* _Work to be completed_
The full text of the records below, minus any pictures, should be given back word for word.

[Saved entries]
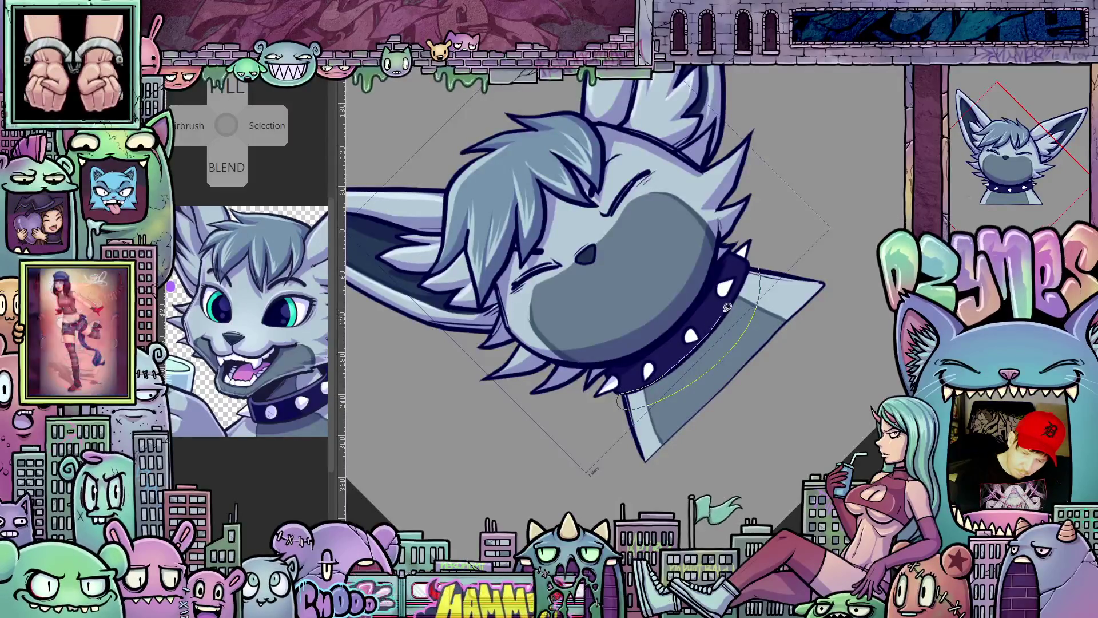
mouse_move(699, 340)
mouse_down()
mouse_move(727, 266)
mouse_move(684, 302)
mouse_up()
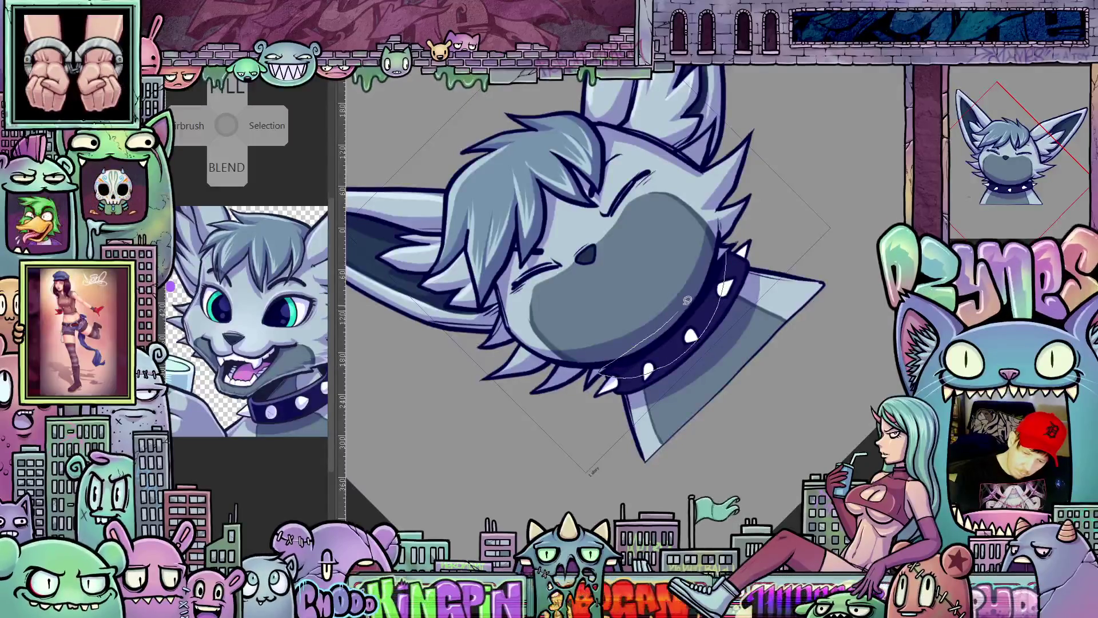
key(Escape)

* _Solution to this task_
mouse_move(699, 340)
mouse_down()
mouse_move(727, 266)
mouse_move(684, 302)
mouse_up()
key(Escape)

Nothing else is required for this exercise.